La franchise issue de The Big Bang Theory continue de grossir. HBO Max a déjà renouvelé Stuart Fails to Save the Universe, alors que sa saison 1 n’est qu’à moitié diffusée.
En bref
- HBO Max commande déjà une saison 2
- Seulement quatre épisodes sont sortis
- Le multivers ouvre la porte aux retours
Le vrai message, il est là. Quand une plateforme renouvelle une série alors que sa première saison n’est même pas arrivée au bout, c’est rarement un geste poli. Pour Stuart Fails to Save the Universe, HBO Max a déjà validé une saison 2, alors que seulement quatre épisodes ont été mis en ligne.
Un renouvellement qui tombe très tôt
Il reste encore cinq épisodes à diffuser, avec un final prévu le 24 septembre, et de nouveaux chapitres arrivent chaque jeudi sur HBO Max. Dans l’économie actuelle du streaming, où les séries ont souvent très peu de temps pour convaincre, ce calendrier pèse lourd.
Résultat ? Le spin-off envoie un signal assez net sur sa santé. Et ce n’est pas juste une impression. Warner affirme, via un communiqué, que la série signe le deuxième plus gros lancement mondial d’une comédie dans l’histoire de HBO Max. Pour une branche aussi inattendue de l’univers The Big Bang Theory, c’est loin d’être anodin.
La franchise change enfin de genre
Depuis la fin de The Big Bang Theory en 2019, la franchise s’était surtout étendue avec Young Sheldon, puis Georgie et Mandy’s First Marriage. Des séries qui restaient dans un terrain familier. Cette fois, le mouvement est différent.
Stuart Fails to Save the Universe, lancée plus tôt cet été, prend des personnages secondaires de la série originale, Kevin Sussman en Stuart, Lauren Lapkus en Denise, Brian Posehn en Bert et John Ross Bowie en Kripke, puis les propulse dans une vraie logique de science-fiction. Pas juste un clin d’œil geek. Une série pensée autour du multivers. Clairement, c’est la première fois que cet univers tente quelque chose d’aussi frontalement décalé.
Les caméos deviennent l’arme du multivers
Le premier épisode l’a montré tout de suite, avec des versions alternatives de Stuart et de Raj. Ce détail change beaucoup de choses, parce qu’il confirme que les personnages suivis ici ne sont pas exactement ceux de la série mère.

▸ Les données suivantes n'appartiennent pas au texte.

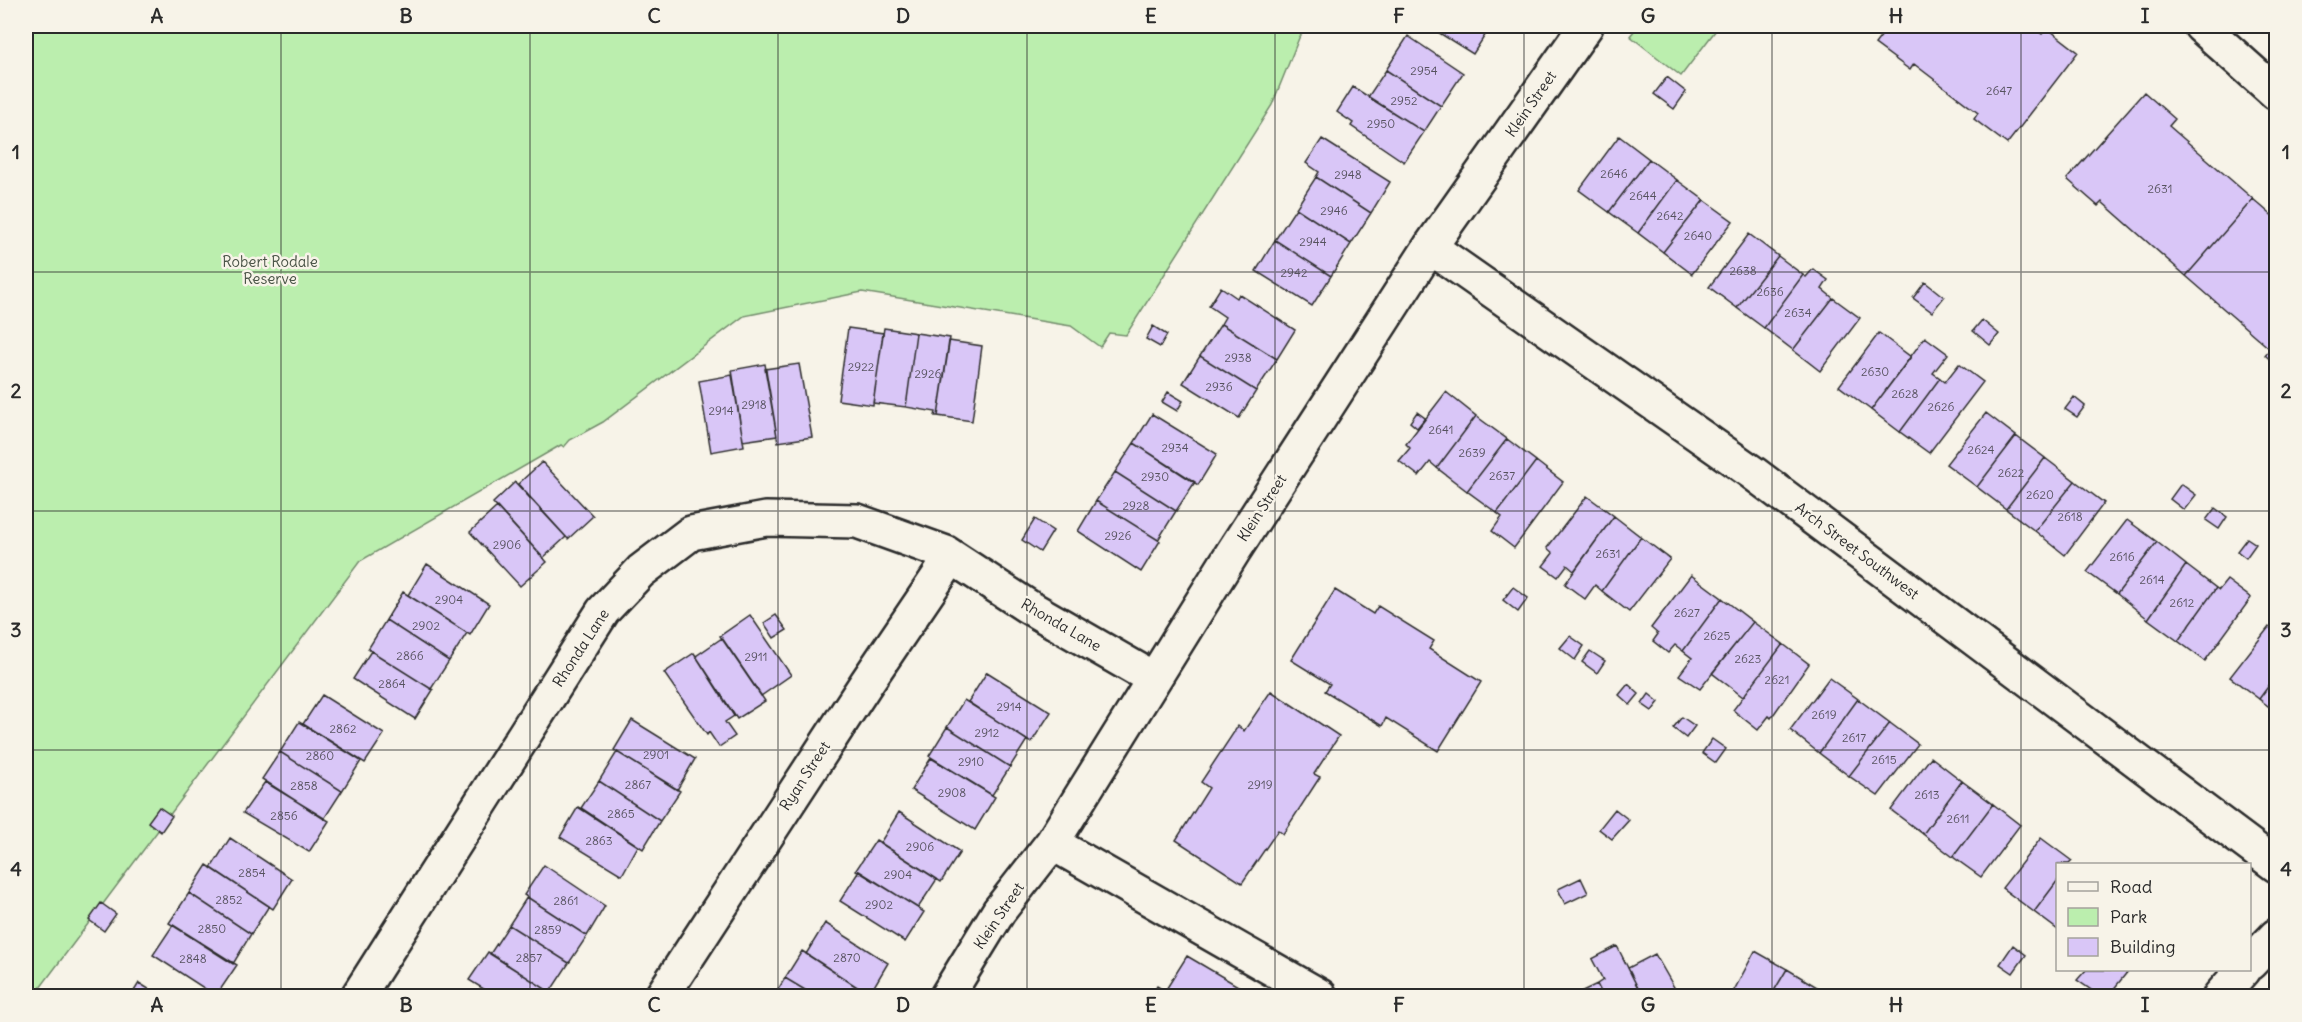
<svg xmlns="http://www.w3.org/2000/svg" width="2302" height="1022" viewBox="0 0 2302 1022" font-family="Delius,sans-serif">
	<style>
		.green { fill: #bbeeae; stroke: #738c6c; stroke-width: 1.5 }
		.building { fill: #d9c6f7; stroke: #2b2b2b; stroke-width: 1.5 }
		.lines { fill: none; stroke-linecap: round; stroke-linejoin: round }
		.minor-casing { stroke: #2b2b2b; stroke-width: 38 }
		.minor { stroke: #f7f3e8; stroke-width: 33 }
		.grid { fill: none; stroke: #2b2b2b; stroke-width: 1.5; stroke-opacity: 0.55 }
		.labels { text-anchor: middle; stroke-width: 5; stroke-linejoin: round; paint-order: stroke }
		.number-label { font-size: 12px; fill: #56525e }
		.street-label { font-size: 15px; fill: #2b2b2b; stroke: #f7f3e8 }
		.park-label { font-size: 15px; fill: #485245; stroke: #f7f3e8 }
		.neatline { fill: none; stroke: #2b2b2b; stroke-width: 2 }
		.grid-label { font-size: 20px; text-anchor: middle; font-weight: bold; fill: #2b2b2b }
	</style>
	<rect width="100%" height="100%" fill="#f7f3e8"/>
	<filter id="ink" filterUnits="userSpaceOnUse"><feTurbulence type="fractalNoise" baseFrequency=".0167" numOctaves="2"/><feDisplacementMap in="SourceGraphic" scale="12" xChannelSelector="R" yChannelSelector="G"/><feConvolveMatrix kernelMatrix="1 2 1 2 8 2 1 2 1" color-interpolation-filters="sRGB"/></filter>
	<g filter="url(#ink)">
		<path class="green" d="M26 26H1307L1299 38 1272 105 1126 335 1109 333 1100 347 1071 326 862 292 744 316 603 422 570 440 564 447 561 445 360 561 34 996H26Z
			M1638 26H1719L1681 76 1630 36Z"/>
		<path class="building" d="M1428 26H1491L1473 54Z
			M1889 26H2030L2042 34 2047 28 2078 52 2007 144 1974 119 1978 113 1914 64 1910 70 1875 44Z
			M1408 36 1463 73 1441 106 1386 70Z
			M1386 70 1441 106 1424 132 1368 97Z
			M1667 77 1686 92 1674 109 1654 94Z
			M1353 87 1424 132 1404 162 1351 126 1353 123 1337 112Z
			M2144 92 2175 119 2169 126 2253 199 2186 276 2102 202 2098 206 2067 179Z
			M1619 136 1649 159 1609 212 1579 190Z
			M1322 139 1390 182 1371 213 1316 177 1319 172 1306 163Z
			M1649 159 1677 180 1638 233 1609 212Z
			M1316 177 1371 213 1351 244 1296 208Z
			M1677 180 1704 200 1663 252 1638 233Z
			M2253 199 2276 219V365L2265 355 2270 349 2186 276Z
			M1704 200 1733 221 1692 274 1663 252Z
			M1296 208 1351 244 1331 276 1275 240Z
			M1749 234 1778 256 1737 308 1709 287Z
			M1275 240 1331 276 1312 306 1256 271Z
			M1778 256 1803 275 1764 328 1737 308Z
			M1813 269 1828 280 1822 289 1833 298 1793 350 1764 328 1803 275 1806 277Z
			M1925 282 1944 297 1932 312 1913 298Z
			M1221 287 1237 298 1239 294 1295 330 1277 359 1221 324 1225 317 1209 306Z
			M1833 298 1860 318 1820 371 1793 350Z
			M1982 320 1999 334 1990 345 1973 331Z
			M1221 324 1277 359 1256 391 1200 356Z
			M1153 326 1167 335 1160 347 1146 339Z
			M848 328 883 333 873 405 838 400Z
			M884 328 916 333 906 407 873 403Z
			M916 333 950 338 938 416H935L936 412 906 407Z
			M1879 333 1911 357 1871 410 1839 386Z
			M1925 337 1948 354 1933 373 1940 378 1900 432 1871 410Z
			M949 341 982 346 972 421 938 416Z
			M1200 356 1256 391 1239 418 1183 383Z
			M765 364 777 436 743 441 732 370Z
			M799 364 812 437 778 442 765 369Z
			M1959 364 1983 382 1929 453 1900 432 1940 378 1945 382Z
			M732 375 744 446 711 452 699 381Z
			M1168 392 1183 401 1177 411 1162 402Z
			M1446 392 1476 416 1437 468 1430 462 1419 476 1399 461 1410 448 1406 444Z
			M2074 397 2085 406 2077 417 2065 409Z
			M1417 412 1425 418 1417 428 1410 422Z
			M1986 413 2016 436 1977 487 1946 464Z
			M1152 414 1217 454 1198 485 1134 443Z
			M1476 416 1507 439 1467 491 1437 468Z
			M2016 436 2045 458 2006 509 1977 487Z
			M1507 439 1536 461 1497 513 1467 491Z
			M1134 443 1195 482 1176 511 1115 472Z
			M2045 458 2075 481 2035 531 2006 509Z
			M1536 461 1563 482 1514 548 1492 531 1502 517 1497 513Z
			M542 462 593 516 568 539 518 484Z
			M1115 472 1176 511 1158 540 1096 501Z
			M2075 481 2104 503 2065 555 2035 531Z
			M515 482 566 537 543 558 493 503Z
			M2181 484 2196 495 2184 510 2170 499Z
			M1587 496 1614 516 1574 571 1567 565 1558 577 1543 566 1553 553 1547 548Z
			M1096 501 1160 541 1141 572 1078 531Z
			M497 507 547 562 520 586 470 532Z
			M2215 508 2227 517 2219 529 2206 520Z
			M1614 516 1641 537 1602 591 1595 585 1585 599 1565 584Z
			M1035 519 1053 531 1040 552 1022 540Z
			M2127 520 2157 542 2117 594 2087 572Z
			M1641 537 1670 559 1629 612 1602 591Z
			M2247 538 2256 544 2246 558 2237 551Z
			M2157 542 2186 565 2148 619 2117 594Z
			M427 564 489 604 470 635 408 595Z
			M2186 565 2216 588 2178 641 2148 619Z
			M1691 575 1722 598 1683 651 1675 645 1668 653 1653 641 1658 634 1651 628Z
			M2227 580 2251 598 2205 661 2178 641 2216 588 2219 590Z
			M1513 587 1528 598 1518 612 1503 600Z
			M1335 590 1373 614 1378 606 1434 641 1429 649 1481 682 1438 751 1386 718 1382 726 1325 691 1330 684 1291 660Z
			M403 592 467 633 449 661 386 620Z
			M1722 598 1753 622 1700 689 1679 675 1692 658 1683 651Z
			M750 615 791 675 761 696 720 636Z
			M776 615 787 630 774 638 764 623Z
			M386 620 449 661 431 689 368 649Z
			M1753 622 1783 644 1743 697 1712 673Z
			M2269 627 2276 632V676L2259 699 2230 677Z
			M1570 636 1584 646 1575 660 1560 648Z
			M722 638 765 701 737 719 696 656Z
			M1783 644 1809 664 1771 718 1769 716 1758 730 1733 710Z
			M371 651 433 690 415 719 353 679Z
			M1590 651 1605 661 1597 673 1582 662Z
			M694 653 734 716 725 722 735 736 719 747 709 732 707 735 664 673Z
			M987 672 1051 712 1031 743 968 702Z
			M2276 676V712L2259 699Z
			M1829 678 1858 699 1819 753 1790 730Z
			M1628 684 1639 694 1630 705 1619 695Z
			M1271 691 1339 736 1314 774 1320 777 1283 834 1278 830 1242 883 1176 840 1209 788 1201 782 1238 726 1244 731Z
			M1649 694 1659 702 1652 711 1642 704Z
			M322 695 384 734 365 763 303 724Z
			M1858 699 1890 723 1849 776 1819 753Z
			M964 700 1027 740 1010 767 947 727Z
			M1682 717 1695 726 1686 738 1673 728Z
			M632 720 695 759 677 790 614 750Z
			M299 722 361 761 342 791 280 752Z
			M1890 723 1918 744 1878 796 1849 776Z
			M947 727 1010 767 992 795 929 756Z
			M1712 739 1726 749 1716 763 1702 753Z
			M280 752 342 791 324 819 262 779Z
			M617 752 680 791 660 821 599 781Z
			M1931 757 1962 781 1923 834 1891 810Z
			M931 758 995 797 975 830 911 790Z
			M599 781 660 821 643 849 581 808Z
			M1962 781 1993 804 1953 857 1923 834Z
			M265 782 329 821 309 852 243 813Z
			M1993 804 2020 825 1981 877 1953 857Z
			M159 807 172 816 161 832 148 822Z
			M578 807 638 846 622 875 560 837Z
			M1615 809 1629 820 1612 839 1599 829Z
			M899 812 960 852 941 882 880 843Z
			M230 838 292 879 273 909 211 868Z
			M2041 838 2072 861 2069 864H2058V880L2034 912 2002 888Z
			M876 840 937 879 918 908 856 870Z
			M207 865 269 906 251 934 189 893Z
			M544 865 605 906 587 936 524 895Z
			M859 871 924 912 905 942 840 901Z
			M1581 878 1588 893 1565 904 1558 889Z
			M2058 880V930L2034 912Z
			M189 893 251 934 233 964 169 923Z
			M527 897 587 936 569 963 509 925Z
			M101 903 116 914 104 931 89 920Z
			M825 923 888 963 869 995 806 954Z
			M173 925 237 965 216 996 153 955Z
			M509 925 569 963 550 992 490 954Z
			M2013 945 2026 955 2013 973 2000 964Z
			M1617 946 1642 996H1603L1597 984 1603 980 1592 959Z
			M802 951 865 992 862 996H815L785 978Z
			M1755 951 1787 969 1771 996H1731Z
			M488 952 550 992 547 996H495L469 980Z
			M1655 954 1679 996H1642L1628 968Z
			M1187 956 1255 996H1151L1157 986 1165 991Z
			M1787 969 1817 987 1811 996H1771Z
			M2086 970H2129L2108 996H2100L2077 980Z
			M785 978 815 996H774Z
			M139 983 160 996H131Z
			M1597 984 1603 996H1572Z
			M1817 987 1834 996H1811Z
			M2006 988 2018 996H2000Z"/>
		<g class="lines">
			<defs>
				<path id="minor" d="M2201 26 2276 93
					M1430 247 1753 473 2276 865
					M1052 843 1320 996
					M2250 963 2276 936
					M358 996 603 611 641 571 691 533 766 519 857 521 946 553 1027 606 1154 679
					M662 996 867 682 951 558
					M947 996 999 911 1052 843 1233 552 1430 247 1586 26
					M2220 996 2243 970"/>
			</defs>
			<use href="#minor" class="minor-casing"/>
			<use href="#minor" class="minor"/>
		</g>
	</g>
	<path class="grid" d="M281 26V996M530 26V996M778 26V996M1027 26V996M1275 26V996M1524 26V996M1772 26V996M2021 26V996M26 272H2276M26 511H2276M26 750H2276"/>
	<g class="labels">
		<g class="number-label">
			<text x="1424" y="75">2954</text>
			<text x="1999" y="95">2647</text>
			<text x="1404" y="105">2952</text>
			<text x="1381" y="128">2950</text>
			<text x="1614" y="178">2646</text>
			<text x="1348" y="179">2948</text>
			<text x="2160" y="193">2631</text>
			<text x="1643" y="200">2644</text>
			<text x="1334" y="215">2946</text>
			<text x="1670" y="220">2642</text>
			<text x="1698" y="240">2640</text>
			<text x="1313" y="246">2944</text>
			<text x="1743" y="275">2638</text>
			<text x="1294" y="277">2942</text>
			<text x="1770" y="296">2636</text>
			<text x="1798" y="317">2634</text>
			<text x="1238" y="362">2938</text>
			<text x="861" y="371">2922</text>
			<text x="1875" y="376">2630</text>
			<text x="928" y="378">2926</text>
			<text x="1219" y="391">2936</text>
			<text x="1905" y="398">2628</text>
			<text x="754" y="409">2918</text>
			<text x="1941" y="411">2626</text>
			<text x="721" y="415">2914</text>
			<text x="1441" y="434">2641</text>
			<text x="1175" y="452">2934</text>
			<text x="1981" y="454">2624</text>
			<text x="1472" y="457">2639</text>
			<text x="2011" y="477">2622</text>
			<text x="1502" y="480">2637</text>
			<text x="1155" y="481">2930</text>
			<text x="2040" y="499">2620</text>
			<text x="1136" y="510">2928</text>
			<text x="2070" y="521">2618</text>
			<text x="1118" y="540">2926</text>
			<text x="507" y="549">2906</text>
			<text x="1608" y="558">2631</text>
			<text x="2122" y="561">2616</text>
			<text x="2152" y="584">2614</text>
			<text x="449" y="604">2904</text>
			<text x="2182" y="607">2612</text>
			<text x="1687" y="617">2627</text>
			<text x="426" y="630">2902</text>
			<text x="1717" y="640">2625</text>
			<text x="410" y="660">2866</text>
			<text x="756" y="661">2911</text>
			<text x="1748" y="663">2623</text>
			<text x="1777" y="684">2621</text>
			<text x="392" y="688">2864</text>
			<text x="1009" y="711">2914</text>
			<text x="1824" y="719">2619</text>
			<text x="343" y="733">2862</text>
			<text x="987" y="737">2912</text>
			<text x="1854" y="742">2617</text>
			<text x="656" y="759">2901</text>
			<text x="320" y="760">2860</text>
			<text x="1884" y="764">2615</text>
			<text x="971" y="766">2910</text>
			<text x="638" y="789">2867</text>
			<text x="1260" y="789">2919</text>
			<text x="304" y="790">2858</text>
			<text x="952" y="797">2908</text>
			<text x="1927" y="799">2613</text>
			<text x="621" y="818">2865</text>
			<text x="284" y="820">2856</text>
			<text x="1958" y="823">2611</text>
			<text x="599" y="845">2863</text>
			<text x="920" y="851">2906</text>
			<text x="252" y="877">2854</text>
			<text x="898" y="879">2904</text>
			<text x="229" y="904">2852</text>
			<text x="566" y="905">2861</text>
			<text x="879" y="909">2902</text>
			<text x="212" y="933">2850</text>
			<text x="548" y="934">2859</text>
			<text x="529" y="962">2857</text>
			<text x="847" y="962">2870</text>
			<text x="193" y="963">2848</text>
		</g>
		<g class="street-label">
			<text transform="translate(1531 104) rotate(-55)" y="5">Klein Street</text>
			<text transform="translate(1262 508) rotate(-57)" y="5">Klein Street</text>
			<text transform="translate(1857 551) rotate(37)" y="5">Arch Street Southwest</text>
			<text transform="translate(1061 625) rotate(30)" y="5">Rhonda Lane</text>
			<text transform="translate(581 648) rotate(-57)" y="5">Rhonda Lane</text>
			<text transform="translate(805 776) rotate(-57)" y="5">Ryan Street</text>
			<text transform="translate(999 916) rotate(-56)" y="5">Klein Street</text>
		</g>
		<g class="park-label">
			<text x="270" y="267">Robert Rodale<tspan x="270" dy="17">Reserve</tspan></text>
		</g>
	</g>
	<rect width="2302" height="1022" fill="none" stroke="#f7f3e8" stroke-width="66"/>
	<rect x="2056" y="863" width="195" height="108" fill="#f7f3e8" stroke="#a5a39c" stroke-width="1.5"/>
	<rect x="2068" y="882" width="30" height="9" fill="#f7f3e8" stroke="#a5a39c" stroke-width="1.5"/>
	<text x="2110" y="893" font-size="18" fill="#2b2b2b">Road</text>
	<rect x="2068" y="908" width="30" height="18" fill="#bbeeae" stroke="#a5a39c" stroke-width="1.5"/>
	<text x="2110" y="923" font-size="18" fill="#2b2b2b">Park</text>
	<rect x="2068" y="938" width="30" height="18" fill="#d9c6f7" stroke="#a5a39c" stroke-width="1.5"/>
	<text x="2110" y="953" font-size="18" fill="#2b2b2b">Building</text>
	<rect x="33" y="33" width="2236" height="956" class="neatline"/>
	<g class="grid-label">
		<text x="157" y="23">A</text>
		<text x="406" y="23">B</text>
		<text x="654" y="23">C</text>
		<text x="903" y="23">D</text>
		<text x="1151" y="23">E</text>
		<text x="1399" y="23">F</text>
		<text x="1648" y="23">G</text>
		<text x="1896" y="23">H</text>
		<text x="2145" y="23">I</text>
		<text x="16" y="159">1</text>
		<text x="2286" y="159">1</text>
		<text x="16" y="398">2</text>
		<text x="2286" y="398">2</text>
		<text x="16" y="637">3</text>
		<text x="2286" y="637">3</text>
		<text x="16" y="876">4</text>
		<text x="2286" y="876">4</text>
		<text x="157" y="1012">A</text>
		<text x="406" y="1012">B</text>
		<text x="654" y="1012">C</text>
		<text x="903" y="1012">D</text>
		<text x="1151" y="1012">E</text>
		<text x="1399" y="1012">F</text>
		<text x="1648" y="1012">G</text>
		<text x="1896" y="1012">H</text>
		<text x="2145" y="1012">I</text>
	</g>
</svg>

Du coup, tout l’intérêt devient narratif. Si les héros sautent d’un univers à l’autre, d’autres visages peuvent revenir presque sans limite. La saison s’est déjà offert Zack, mais aussi une version de Penny, jouée par Kaley Cuoco, dans un registre qui évoque clairement Sarah Connor. Et pour obtenir ces apparitions, Chuck Lorre résumait la méthode ainsi : « Vous demandez. Vous décrochez le téléphone et vous dites, pourriez-vous envisager de le faire ».
Pourquoi ce feu vert compte vraiment
Ce renouvellement dit quelque chose de plus large que le simple sort de Stuart. Channing Dungey, patronne de Warner Bros. Television Group et des réseaux américains de WBD, explique que l’équipe menée par Chuck Lorre, Zak Penn et Bill Prady a livré une lecture originale de cette franchise, et que le public a suivi avec enthousiasme.
On pouvait s’attendre à une extension prudente. C’est presque l’inverse qui se passe. La marque The Big Bang Theory ne se contente plus d’exister par nostalgie, elle teste maintenant jusqu’où un univers de sitcom peut s’étirer sans perdre son identité. C’est souvent là que les franchises tiennent, ou cassent.